03 Sep Set your goal, make a plan, use some discipline
So let’s keep going with the example from above – let’s pretend that you are scared of dogs. So far, you’ve used your tools wisely – courage and honesty. That process led you to some insight that your fears are rooted in your past. But NOW, now you have chosen to not be afraid of dogs anymore. You will need to set a goal, make a plan and use some discipline to rid yourself of this needless fear!
Let’s get to work.
Your goal: This might be pretty straight forward but you’ll need to literally have a goal, in order to reach it. But if you don’t set a timeline then a goal can turn into a dream that never gets accomplished. That’s why you need a plan. So make sure your goal contains a timeline, something like this, I won’t be afraid of dogs and I have 6 months to make this happen.
IMPORTANT: When you set your goal, do not use the term “want” as in, “I want to be happy.” Or, “I want to like dogs.” Your mind is very attentive. It will listen to your plea. If you want something you are literally not achieving it – you are wanting it. Be specific. Be strong. “I will like dogs in 6 months.” or “I will be happier within a month.”
Your plan: A plan is like the map you need to follow to reach your end goal. Part of that plan is a timeline. In this example, your plan may look like this: I will pet my friend’s dog on Monday and see how that goes. All the while I will be telling myself that it’s ok, dogs are my friend. This will be my mantra that I repeat 8 times a day. I will also look at pictures of dogs every day, even put one on my screen saver. I will go to the pet store to meet other dogs in two weeks because I plan to be feeling more comfortable by then. After that, I might meet other dogs by going to a dog park. If this plan isn’t working by the end of the month, I’ll ask my parents for support. Notice that each example is specific and includes a time frame and samples of how to do things. As you make your plan, keep these tips in mind.
Your discipline: Being disciplined means following your plan despite a desire to turn your attention to activities that are more fun. You are on a mission and you will stick to it! Monitor your thoughts, feelings and behaviors and stay focused on your end goal. The more you think about enjoying dogs, and the more you expose yourself to the idea of being with dogs, and the more you encourage yourself, the more disciplined you will be.
IMPORTANT: Some events are more difficult to rework as they can be very entrenched (meaning deeply rooted) in your personality and might not be as straightforward as a fear of dogs. You’ll be reading an example of this in the next post. If you need help with this process, please talk to a trusted adult. There is no need to drag old baggage around with you when you have the ability to connect the dots and live a happier life!

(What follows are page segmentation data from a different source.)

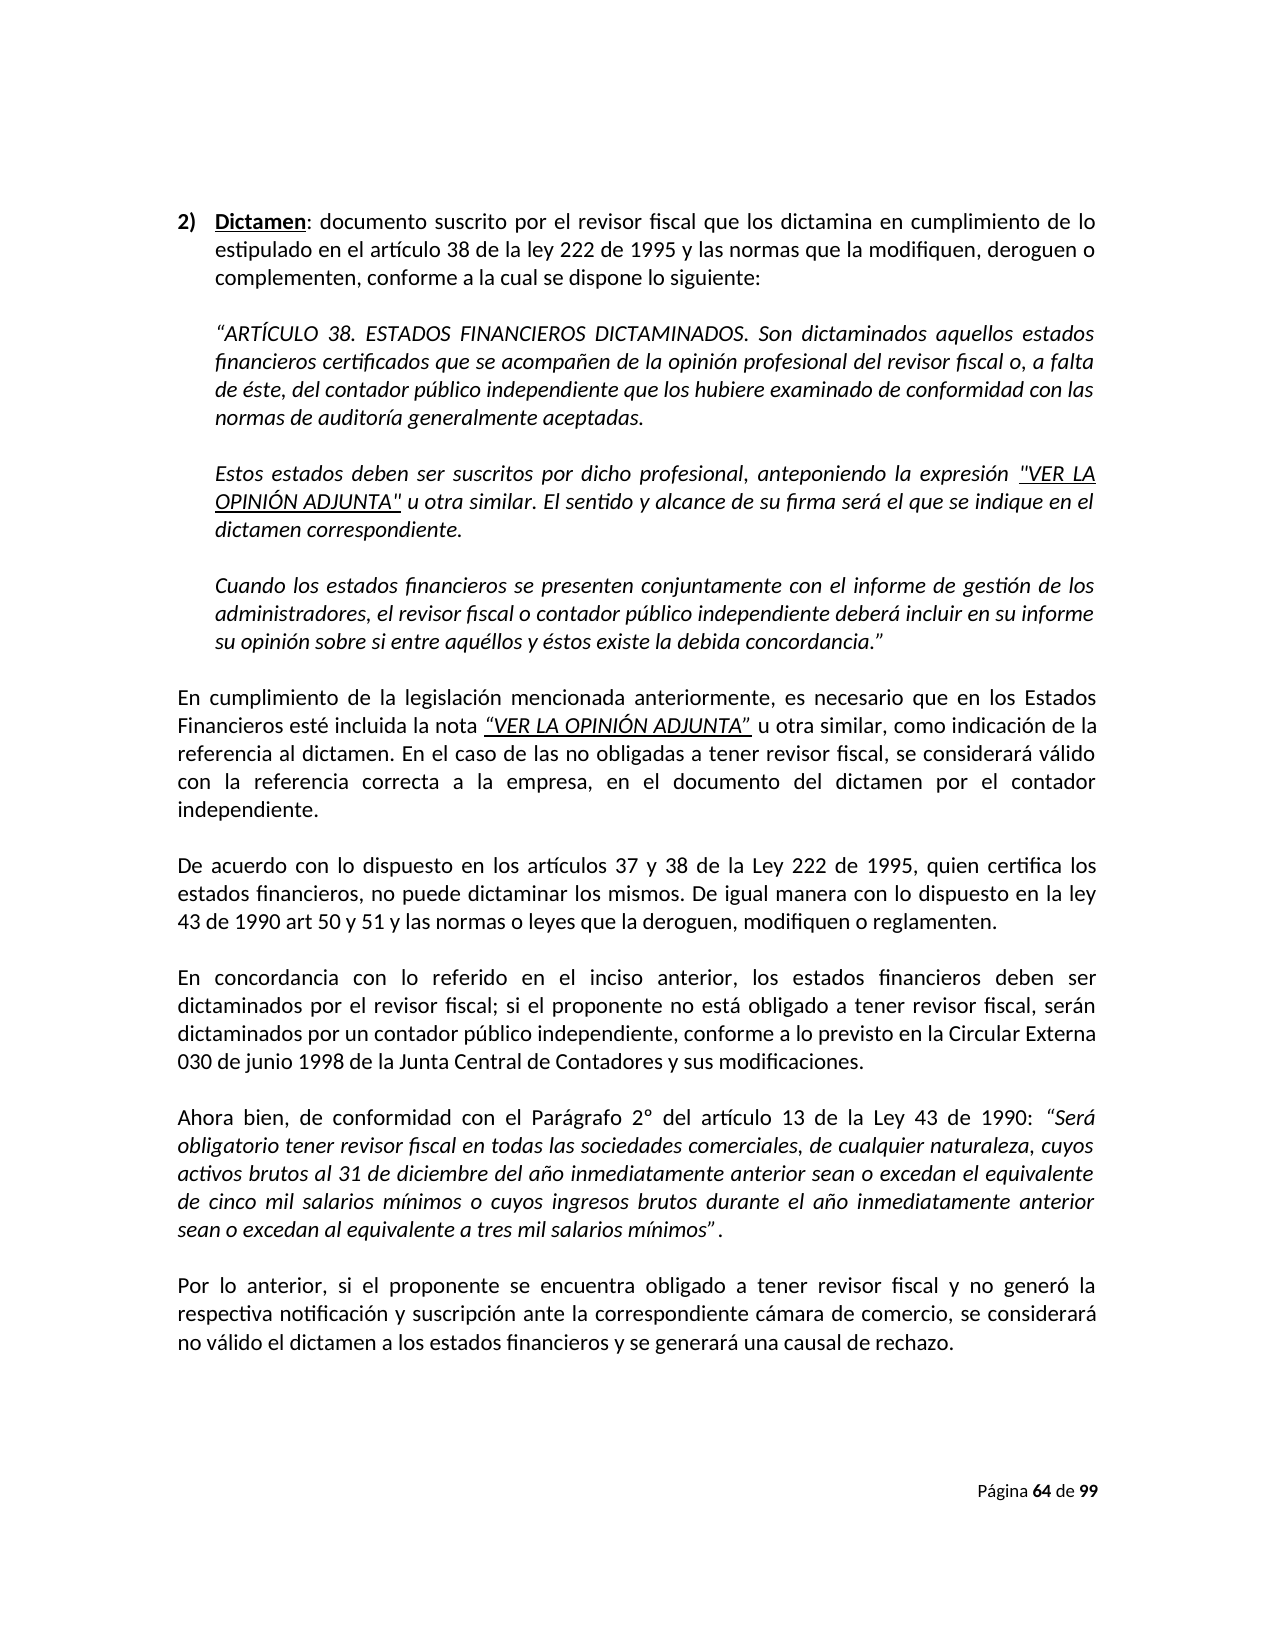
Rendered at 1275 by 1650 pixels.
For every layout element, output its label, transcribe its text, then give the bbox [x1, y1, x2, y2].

text De acuerdo con lo dispuesto en los artículos 37 y 38 de la Ley 222 de 1995, quien certifica los estados financieros, no puede dictaminar los mismos. De igual manera con lo dispuesto en la ley 43 de 1990 art 50 y 51 y las normas o leyes que la deroguen, modifiquen o reglamenten. [177, 851, 1098, 935]
text En concordancia con lo referido en el inciso anterior, los estados financieros deben ser dictaminados por el revisor fiscal; si el proponente no está obligado a tener revisor fiscal, serán dictaminados por un contador público independiente, conforme a lo previsto en la Circular Externa 030 de junio 1998 de la Junta Central de Contadores y sus modificaciones. [177, 963, 1098, 1075]
text Estos estados deben ser suscritos por dicho profesional, anteponiendo la expresión "VER LA OPINIÓN ADJUNTA" u otra similar. El sentido y alcance de su firma será el que se indique en el dictamen correspondiente. [215, 459, 1098, 543]
text En cumplimiento de la legislación mencionada anteriormente, es necesario que en los Estados Financieros esté incluida la nota “VER LA OPINIÓN ADJUNTA” u otra similar, como indicación de la referencia al dictamen. En el caso de las no obligadas a tener revisor fiscal, se considerará válido con la referencia correcta a la empresa, en el documento del dictamen por el contador independiente. [177, 683, 1098, 823]
text Por lo anterior, si el proponente se encuentra obligado a tener revisor fiscal y no generó la respectiva notificación y suscripción ante la correspondiente cámara de comercio, se considerará no válido el dictamen a los estados financieros y se generará una causal de rechazo. [177, 1272, 1098, 1356]
text “ARTÍCULO 38. ESTADOS FINANCIEROS DICTAMINADOS. Son dictaminados aquellos estados financieros certificados que se acompañen de la opinión profesional del revisor fiscal o, a falta de éste, del contador público independiente que los hubiere examinado de conformidad con las normas de auditoría generalmente aceptadas. [215, 319, 1098, 431]
text Cuando los estados financieros se presenten conjuntamente con el informe de gestión de los administradores, el revisor fiscal o contador público independiente deberá incluir en su informe su opinión sobre si entre aquéllos y éstos existe la debida concordancia.” [215, 571, 1098, 655]
text Ahora bien, de conformidad con el Parágrafo 2º del artículo 13 de la Ley 43 de 1990: “Será obligatorio tener revisor fiscal en todas las sociedades comerciales, de cualquier naturaleza, cuyos activos brutos al 31 de diciembre del año inmediatamente anterior sean o excedan el equivalente de cinco mil salarios mínimos o cuyos ingresos brutos durante el año inmediatamente anterior sean o excedan al equivalente a tres mil salarios mínimos”. [177, 1103, 1098, 1243]
list Dictamen: documento suscrito por el revisor fiscal que los dictamina en cumplimiento de lo estipulado en el artículo 38 de la ley 222 de 1995 y las normas que la modifiquen, deroguen o complementen, conforme a la cual se dispone lo siguiente: [177, 207, 1098, 291]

End result: If you stick with your plan and stay disciplined over time, you are likely to reach your goal, in this case, you will likely be much less fearful of dogs.
The next post shares a more emotionally tough story so you can see how someone has applied these steps of connecting the dots and setting a goal in order to learn something about who she is and to ultimately help her feel better about who she is.
Name a time recently when you were disciplined about something. How did it make you feel to be disciplined?